The first time Oksana, a queer Ukrainian refugee, travelled abroad was when she fled to Poland to escape the war last year. ‘I thought I was coming to Europe, so the society will be open [towards gay people]’, says Oksana, ‘but, turns out, it’s not that different from Ukraine here.’
Since the onset of war in February 2022, more than five million Ukrainians have registered in Europe for temporary protection. A high proportion settled in neighbouring countries, which are among the least tolerant towards gay people in Europe.
In most Eastern European countries same-sex marriages or partnerships are not recognized and LGBTQ people are often subject to discrimination. In 2022, Poland, the most common destination country for Ukrainian refugees, was ranked last in the European Union regarding recognition of LGBTQ rights, according to ILGA, the International Lesbian, Gay, Bisexual, Trans and Intersex Association, which assesses gay equality laws and policies each year.
Ukraine itself is falling behind in the ranking. Despite Ukrainian policymakers trying to move in a more progressive direction since the outbreak of the war, for instance, by considering legalisation of same-sex partnerships, recognition of LGBTQ rights and social acceptance remain low.
In a 2019 report by the Pew Research Center, only 14 per cent of Ukrainian respondents declared that homosexuality should be accepted by society. The United Nations and EU called for recognition of LGBTQ refugees’ specific needs, as pre-existent vulnerabilities become an added burden in a crisis.
Krzysztof Kliszczynski, head of Lambda, a Warsaw-based LGBTQ organization, says that gay refugees struggle with similar issues to those faced by other refugees. They focus on organizing life in a new country, finding a job and accommodation. ‘However, LGBTQ refugees might be subject to double exclusion – based on nationality, as well as sexual orientation.’
On arrival in a new country, many refugees are first placed in collective centres. Yet LGBTQ newcomers may experience harassment from the other occupants. ‘Unfortunately, there is still homophobia and transphobia, and it was particularly hard for transsexual refugees to live in the communal centres,’ says Viorel Cenusa of GenderDoc, the only LGBTQ-oriented organization in Moldova.
Providing accommodation has been one of the main roles of such groups in Eastern Europe. They provide emergency housing to gay people who, for example, have been evicted by their families. As soon as the war started, this help was extended, offering shelters to refugees or establishing databases of hosts who offer LGBTQ-friendly accommodation.
Whether renting a room or looking for a job, refugees usually hide their sexual or gender identity to avoid discrimination. ‘No one announces that they are a couple,’ says Oksana. ‘People may be ashamed or scared.’
Safe social spaces for integration
Such organizations seek to establish safe social spaces for integration. They organize events and language classes, bringing together locals and refugees. Forming new social bonds can be difficult, however. Alexandra, a refugee living in Wroclaw, Poland, says refugees don’t have the time to socialize and can face a language barrier.

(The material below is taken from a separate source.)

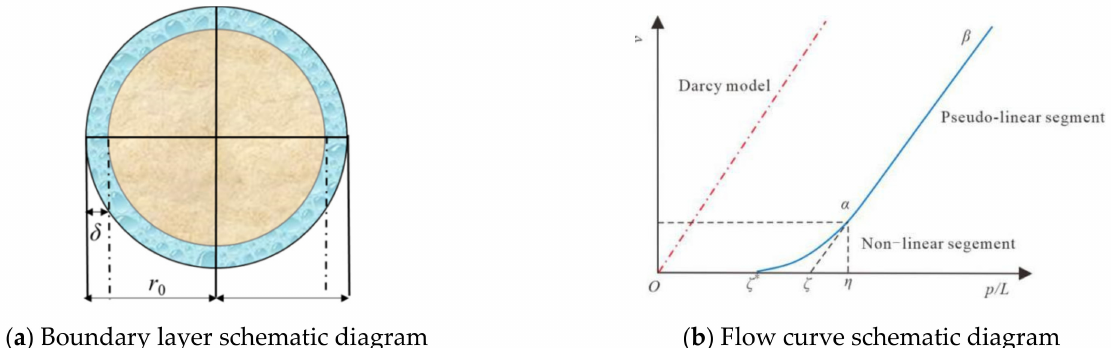
Figure 2. Non-linear flow model schematic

Lack of legal same-sex partnerships creates a particular vulnerability for those who suffer forced displacement. Unmarried couples cannot access social benefits or services as a family. As a refugee lesbian couple heard from a Polish civil servant: ‘Here you aren’t a family, here you are strangers.’
When it comes to temporary protection, Poland, Romania and Bulgaria exclude same-sex couples, even if they are married, from the definition of family members. Travelling together may be difficult if the partners are of different nationalities. Third-country nationals are often not offered the same aid as Ukrainians.

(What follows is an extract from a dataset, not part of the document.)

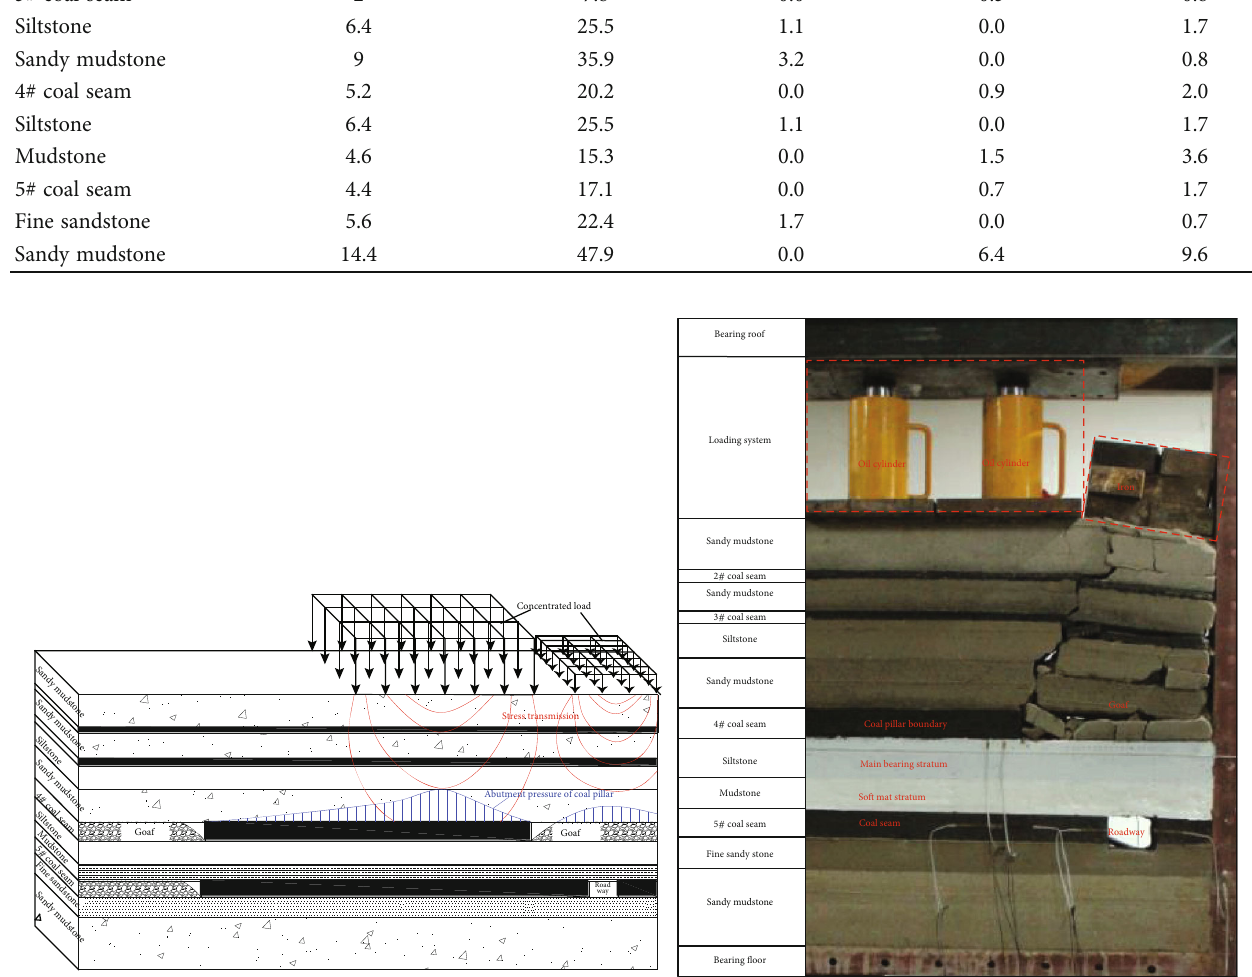
Figure 14: Similarity simulation model design.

Anna Smarzynska, the head of Wroclaw NGO, Kultura Równósci, recalls the case of a Moroccan transgender woman who struggled to obtain asylum in Poland. Returning to Morocco was an impossible choice, however. ‘Had she done so, she would have been sentenced to prison.’

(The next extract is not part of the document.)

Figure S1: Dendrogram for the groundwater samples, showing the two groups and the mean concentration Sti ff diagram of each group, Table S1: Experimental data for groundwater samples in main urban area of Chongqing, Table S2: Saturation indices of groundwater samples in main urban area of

Transgender refugees face distinct vulnerabilities. Their identity is often questioned at border crossings, especially if their documents don’t match their gender identity. Those who reach their destination often struggle to access hormonal replacement drugs. Awaiting a doctor’s appointment increases the delay. In any case, price can make them unaffordable for many.
The importance of international support
Eastern European governments remain largely indifferent to the issues of LGBTQ refugees who often have to rely on local NGOs. Local projects are largely supported by the western refugee or LGBTQ-oriented organisations. ‘Without international support we wouldn’t make it,’ admits Kliszczynski. Yet, although the war is still going on, external help is beginning to fade.
International cooperation is essential for an informed and swift response. Cenusa recalls that GenderDoc has been in contact with Ukraine-based and other foreign organizations since the first days of war, to help refugees as they reached the border and aid their journey onwards.
Although western countries offer special asylum programmes to Ukrainian refugees, including LGBTQ people, moving onwards isn’t an obvious choice. ‘Most of those who reached us were very young people, who never intended to emigrate,’ recalls Kliszczynski. Many prefer to stay in neighbouring countries due to geographical and linguistic proximity to Ukraine.